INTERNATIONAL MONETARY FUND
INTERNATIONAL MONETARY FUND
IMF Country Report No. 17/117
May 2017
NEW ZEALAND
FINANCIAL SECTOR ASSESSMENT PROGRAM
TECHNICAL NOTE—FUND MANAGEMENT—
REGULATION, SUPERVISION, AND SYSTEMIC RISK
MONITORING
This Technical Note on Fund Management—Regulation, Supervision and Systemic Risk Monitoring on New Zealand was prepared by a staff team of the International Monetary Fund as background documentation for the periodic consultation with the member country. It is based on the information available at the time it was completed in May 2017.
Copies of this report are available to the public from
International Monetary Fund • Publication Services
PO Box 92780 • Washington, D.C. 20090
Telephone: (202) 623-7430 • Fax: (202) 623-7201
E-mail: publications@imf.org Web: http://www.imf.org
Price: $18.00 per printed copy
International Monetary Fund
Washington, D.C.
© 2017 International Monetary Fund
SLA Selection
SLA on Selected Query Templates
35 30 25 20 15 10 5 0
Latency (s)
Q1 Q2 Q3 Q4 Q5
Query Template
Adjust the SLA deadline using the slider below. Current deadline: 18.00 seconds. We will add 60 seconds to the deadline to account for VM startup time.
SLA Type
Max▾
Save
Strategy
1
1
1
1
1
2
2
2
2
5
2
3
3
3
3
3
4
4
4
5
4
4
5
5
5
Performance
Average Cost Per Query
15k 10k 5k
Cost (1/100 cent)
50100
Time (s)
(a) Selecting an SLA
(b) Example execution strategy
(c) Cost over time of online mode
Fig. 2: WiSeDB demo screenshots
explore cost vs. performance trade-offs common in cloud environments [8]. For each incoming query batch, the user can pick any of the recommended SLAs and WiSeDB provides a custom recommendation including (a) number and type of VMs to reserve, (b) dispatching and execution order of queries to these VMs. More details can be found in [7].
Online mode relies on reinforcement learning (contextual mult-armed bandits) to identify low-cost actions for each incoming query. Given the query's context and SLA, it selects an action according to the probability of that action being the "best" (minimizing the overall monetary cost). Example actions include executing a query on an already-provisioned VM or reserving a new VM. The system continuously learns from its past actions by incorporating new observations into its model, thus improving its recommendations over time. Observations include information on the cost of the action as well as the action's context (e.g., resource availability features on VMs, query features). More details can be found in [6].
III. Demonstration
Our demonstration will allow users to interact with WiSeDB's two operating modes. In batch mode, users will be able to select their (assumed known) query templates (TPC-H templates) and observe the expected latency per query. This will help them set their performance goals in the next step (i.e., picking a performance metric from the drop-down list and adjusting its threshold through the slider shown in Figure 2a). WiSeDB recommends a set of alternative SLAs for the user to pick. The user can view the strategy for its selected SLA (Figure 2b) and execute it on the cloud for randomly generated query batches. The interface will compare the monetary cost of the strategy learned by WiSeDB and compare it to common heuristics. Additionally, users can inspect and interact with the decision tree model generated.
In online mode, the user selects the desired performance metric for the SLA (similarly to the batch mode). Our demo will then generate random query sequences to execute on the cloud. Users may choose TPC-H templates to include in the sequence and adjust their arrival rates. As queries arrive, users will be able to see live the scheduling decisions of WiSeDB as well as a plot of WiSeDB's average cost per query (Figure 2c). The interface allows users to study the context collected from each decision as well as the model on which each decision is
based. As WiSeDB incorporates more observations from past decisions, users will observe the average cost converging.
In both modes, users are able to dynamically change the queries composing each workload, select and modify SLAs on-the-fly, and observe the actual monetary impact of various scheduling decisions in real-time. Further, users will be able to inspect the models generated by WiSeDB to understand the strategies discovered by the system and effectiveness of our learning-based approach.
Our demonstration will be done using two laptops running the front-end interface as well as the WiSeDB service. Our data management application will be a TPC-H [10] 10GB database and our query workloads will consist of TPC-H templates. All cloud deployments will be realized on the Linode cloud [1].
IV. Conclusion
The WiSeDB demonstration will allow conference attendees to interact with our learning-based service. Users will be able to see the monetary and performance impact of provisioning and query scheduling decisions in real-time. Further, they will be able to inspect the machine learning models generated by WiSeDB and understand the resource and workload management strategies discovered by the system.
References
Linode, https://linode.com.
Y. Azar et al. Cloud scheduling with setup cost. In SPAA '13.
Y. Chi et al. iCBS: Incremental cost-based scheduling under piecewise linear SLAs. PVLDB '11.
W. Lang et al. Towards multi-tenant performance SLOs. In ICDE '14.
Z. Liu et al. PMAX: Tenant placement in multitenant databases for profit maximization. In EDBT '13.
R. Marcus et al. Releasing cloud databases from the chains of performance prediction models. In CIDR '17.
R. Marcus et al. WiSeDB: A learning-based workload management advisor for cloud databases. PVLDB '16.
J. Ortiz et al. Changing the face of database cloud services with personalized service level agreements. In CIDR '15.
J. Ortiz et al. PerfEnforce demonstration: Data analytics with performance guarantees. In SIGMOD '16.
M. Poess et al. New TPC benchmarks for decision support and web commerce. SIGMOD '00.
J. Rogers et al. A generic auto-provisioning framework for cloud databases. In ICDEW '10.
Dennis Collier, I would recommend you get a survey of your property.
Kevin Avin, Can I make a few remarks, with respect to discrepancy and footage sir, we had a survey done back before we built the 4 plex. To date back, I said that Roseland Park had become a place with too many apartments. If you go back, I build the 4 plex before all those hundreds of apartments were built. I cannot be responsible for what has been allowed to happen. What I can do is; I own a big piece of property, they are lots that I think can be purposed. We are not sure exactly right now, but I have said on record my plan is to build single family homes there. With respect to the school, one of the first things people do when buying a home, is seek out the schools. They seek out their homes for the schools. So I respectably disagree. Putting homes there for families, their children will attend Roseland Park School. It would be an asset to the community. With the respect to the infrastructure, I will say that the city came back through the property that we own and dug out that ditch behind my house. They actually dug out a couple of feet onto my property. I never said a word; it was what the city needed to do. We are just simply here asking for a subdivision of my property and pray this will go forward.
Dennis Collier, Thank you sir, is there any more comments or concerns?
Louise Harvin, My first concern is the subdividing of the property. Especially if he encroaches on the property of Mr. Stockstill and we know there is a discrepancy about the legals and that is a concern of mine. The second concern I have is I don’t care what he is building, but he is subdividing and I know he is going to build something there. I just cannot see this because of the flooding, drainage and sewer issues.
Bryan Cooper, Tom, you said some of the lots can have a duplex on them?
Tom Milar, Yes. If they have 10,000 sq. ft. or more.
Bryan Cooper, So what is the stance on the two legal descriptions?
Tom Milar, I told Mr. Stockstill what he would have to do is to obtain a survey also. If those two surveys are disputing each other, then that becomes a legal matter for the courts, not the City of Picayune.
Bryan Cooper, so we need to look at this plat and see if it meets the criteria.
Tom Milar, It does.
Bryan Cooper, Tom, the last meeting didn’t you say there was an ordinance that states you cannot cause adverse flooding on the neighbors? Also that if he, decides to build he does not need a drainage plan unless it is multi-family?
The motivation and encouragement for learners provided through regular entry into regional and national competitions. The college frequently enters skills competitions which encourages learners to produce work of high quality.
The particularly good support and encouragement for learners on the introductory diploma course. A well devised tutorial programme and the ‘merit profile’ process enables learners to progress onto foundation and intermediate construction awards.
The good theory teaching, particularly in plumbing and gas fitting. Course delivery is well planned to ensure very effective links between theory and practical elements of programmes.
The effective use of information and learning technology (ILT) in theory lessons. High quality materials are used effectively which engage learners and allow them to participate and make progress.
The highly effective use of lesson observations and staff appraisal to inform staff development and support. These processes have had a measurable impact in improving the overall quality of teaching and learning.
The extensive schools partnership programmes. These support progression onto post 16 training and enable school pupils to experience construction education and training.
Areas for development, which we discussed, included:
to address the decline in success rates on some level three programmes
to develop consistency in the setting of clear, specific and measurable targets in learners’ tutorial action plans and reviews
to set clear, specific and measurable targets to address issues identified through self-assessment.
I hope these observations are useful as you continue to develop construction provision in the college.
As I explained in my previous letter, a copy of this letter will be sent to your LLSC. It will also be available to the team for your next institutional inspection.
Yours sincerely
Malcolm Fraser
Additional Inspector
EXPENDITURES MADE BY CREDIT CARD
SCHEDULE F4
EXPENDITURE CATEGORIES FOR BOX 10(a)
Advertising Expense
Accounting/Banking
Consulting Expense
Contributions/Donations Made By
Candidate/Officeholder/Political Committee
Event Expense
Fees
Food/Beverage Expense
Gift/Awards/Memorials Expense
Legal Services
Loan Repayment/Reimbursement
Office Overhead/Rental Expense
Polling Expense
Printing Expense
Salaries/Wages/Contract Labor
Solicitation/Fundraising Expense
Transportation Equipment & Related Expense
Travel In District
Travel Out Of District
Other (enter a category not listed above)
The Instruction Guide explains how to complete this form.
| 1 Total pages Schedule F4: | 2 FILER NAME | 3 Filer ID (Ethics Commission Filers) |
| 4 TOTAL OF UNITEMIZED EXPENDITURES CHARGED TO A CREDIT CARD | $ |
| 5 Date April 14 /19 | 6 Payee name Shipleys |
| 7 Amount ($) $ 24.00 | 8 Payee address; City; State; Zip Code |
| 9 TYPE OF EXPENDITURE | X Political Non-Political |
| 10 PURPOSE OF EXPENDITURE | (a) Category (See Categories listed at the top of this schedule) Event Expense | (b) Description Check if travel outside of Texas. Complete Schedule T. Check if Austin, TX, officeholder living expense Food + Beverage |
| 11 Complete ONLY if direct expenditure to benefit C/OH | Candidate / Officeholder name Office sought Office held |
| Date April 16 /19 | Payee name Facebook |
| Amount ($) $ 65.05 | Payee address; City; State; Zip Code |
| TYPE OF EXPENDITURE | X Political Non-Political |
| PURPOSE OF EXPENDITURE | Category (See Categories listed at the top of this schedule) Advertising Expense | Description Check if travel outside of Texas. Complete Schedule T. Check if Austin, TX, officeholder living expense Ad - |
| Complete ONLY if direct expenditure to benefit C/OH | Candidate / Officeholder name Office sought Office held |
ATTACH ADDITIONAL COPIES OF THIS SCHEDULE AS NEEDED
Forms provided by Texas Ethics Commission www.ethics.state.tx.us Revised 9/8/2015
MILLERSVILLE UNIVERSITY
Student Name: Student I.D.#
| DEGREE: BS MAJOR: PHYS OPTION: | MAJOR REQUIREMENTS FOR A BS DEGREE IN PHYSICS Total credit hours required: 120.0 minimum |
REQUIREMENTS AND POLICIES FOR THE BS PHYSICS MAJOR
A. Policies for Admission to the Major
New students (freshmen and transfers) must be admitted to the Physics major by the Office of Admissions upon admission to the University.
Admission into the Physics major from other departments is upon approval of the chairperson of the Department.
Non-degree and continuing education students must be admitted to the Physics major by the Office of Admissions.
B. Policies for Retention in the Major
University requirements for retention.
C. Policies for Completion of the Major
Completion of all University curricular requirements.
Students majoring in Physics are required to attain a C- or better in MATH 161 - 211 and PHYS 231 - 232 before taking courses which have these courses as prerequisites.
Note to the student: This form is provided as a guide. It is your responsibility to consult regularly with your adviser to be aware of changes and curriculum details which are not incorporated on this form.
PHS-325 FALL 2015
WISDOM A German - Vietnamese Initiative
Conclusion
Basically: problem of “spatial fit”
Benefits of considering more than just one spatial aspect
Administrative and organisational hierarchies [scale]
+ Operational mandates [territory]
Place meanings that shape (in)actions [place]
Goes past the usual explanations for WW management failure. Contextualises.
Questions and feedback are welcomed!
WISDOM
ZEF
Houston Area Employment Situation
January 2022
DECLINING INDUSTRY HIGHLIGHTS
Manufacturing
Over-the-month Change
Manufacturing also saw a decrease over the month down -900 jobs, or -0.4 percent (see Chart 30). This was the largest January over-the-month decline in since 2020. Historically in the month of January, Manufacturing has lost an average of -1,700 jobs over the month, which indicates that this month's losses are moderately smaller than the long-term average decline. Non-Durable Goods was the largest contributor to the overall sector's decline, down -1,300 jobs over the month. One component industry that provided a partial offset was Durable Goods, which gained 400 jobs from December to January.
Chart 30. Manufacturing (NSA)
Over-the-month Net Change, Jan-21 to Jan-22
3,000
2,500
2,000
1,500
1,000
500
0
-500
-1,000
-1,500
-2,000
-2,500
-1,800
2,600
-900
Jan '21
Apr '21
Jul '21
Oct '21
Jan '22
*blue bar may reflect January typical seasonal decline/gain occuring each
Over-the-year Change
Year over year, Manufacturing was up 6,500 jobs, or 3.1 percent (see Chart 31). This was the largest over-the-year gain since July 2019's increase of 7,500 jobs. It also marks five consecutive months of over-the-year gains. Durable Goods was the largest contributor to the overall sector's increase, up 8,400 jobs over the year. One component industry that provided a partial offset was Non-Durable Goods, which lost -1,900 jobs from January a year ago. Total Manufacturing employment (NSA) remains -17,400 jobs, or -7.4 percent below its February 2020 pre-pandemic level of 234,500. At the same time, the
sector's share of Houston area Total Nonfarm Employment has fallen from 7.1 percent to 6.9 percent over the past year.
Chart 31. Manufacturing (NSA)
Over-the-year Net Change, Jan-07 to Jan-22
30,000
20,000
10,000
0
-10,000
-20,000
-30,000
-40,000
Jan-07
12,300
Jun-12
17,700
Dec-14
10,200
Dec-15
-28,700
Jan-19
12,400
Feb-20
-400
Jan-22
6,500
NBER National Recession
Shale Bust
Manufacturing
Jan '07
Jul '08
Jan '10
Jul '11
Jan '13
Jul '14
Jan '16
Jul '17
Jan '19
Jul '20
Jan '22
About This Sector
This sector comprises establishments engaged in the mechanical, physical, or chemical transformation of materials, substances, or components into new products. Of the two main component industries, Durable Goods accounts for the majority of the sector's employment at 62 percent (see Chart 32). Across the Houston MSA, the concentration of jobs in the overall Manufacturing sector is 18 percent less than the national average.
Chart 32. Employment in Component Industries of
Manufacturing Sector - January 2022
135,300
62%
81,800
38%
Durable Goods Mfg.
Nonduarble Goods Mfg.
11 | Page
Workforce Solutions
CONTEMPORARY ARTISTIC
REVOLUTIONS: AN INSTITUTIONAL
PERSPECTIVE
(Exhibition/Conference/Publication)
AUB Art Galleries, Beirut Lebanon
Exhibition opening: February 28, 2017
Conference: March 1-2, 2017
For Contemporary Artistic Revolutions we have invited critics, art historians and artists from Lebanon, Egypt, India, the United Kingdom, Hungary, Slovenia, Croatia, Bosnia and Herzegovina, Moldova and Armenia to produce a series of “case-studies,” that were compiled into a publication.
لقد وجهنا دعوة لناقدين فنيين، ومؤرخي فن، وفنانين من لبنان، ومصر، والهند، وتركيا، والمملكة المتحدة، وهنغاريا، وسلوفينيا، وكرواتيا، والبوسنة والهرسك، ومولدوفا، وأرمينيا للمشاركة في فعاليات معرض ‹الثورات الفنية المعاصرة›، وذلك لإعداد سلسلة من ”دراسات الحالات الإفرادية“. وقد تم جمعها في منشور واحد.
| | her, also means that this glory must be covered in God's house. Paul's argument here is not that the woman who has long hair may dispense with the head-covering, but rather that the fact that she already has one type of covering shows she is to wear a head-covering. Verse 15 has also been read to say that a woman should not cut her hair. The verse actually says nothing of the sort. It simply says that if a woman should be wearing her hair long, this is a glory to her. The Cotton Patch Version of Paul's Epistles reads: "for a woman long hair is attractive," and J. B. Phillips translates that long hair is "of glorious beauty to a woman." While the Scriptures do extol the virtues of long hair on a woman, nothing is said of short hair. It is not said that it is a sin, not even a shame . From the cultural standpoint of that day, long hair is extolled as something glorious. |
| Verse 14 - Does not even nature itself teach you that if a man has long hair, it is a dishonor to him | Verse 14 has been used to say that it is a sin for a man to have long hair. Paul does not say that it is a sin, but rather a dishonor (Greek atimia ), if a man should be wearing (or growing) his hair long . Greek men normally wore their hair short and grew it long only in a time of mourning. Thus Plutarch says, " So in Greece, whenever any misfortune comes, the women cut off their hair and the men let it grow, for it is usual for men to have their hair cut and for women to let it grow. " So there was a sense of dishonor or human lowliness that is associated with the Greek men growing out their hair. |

______

### WHAT THE EXERCISE ASKS
Copy only this part of the entries above: the line with "Adjust the SLA", the line with "Fig. 2: WiSeDB demo screenshots", and the lines between, all exactly as written.

### RESPONSE BELOW
Adjust the SLA deadline using the slider below. Current deadline: 18.00 seconds. We will add 60 seconds to the deadline to account for VM startup time.
SLA Type
Max▾
Save
Strategy
1
1
1
1
1
2
2
2
2
5
2
3
3
3
3
3
4
4
4
5
4
4
5
5
5
Performance
Average Cost Per Query
15k 10k 5k
Cost (1/100 cent)
50100
Time (s)
(a) Selecting an SLA
(b) Example execution strategy
(c) Cost over time of online mode
Fig. 2: WiSeDB demo screenshots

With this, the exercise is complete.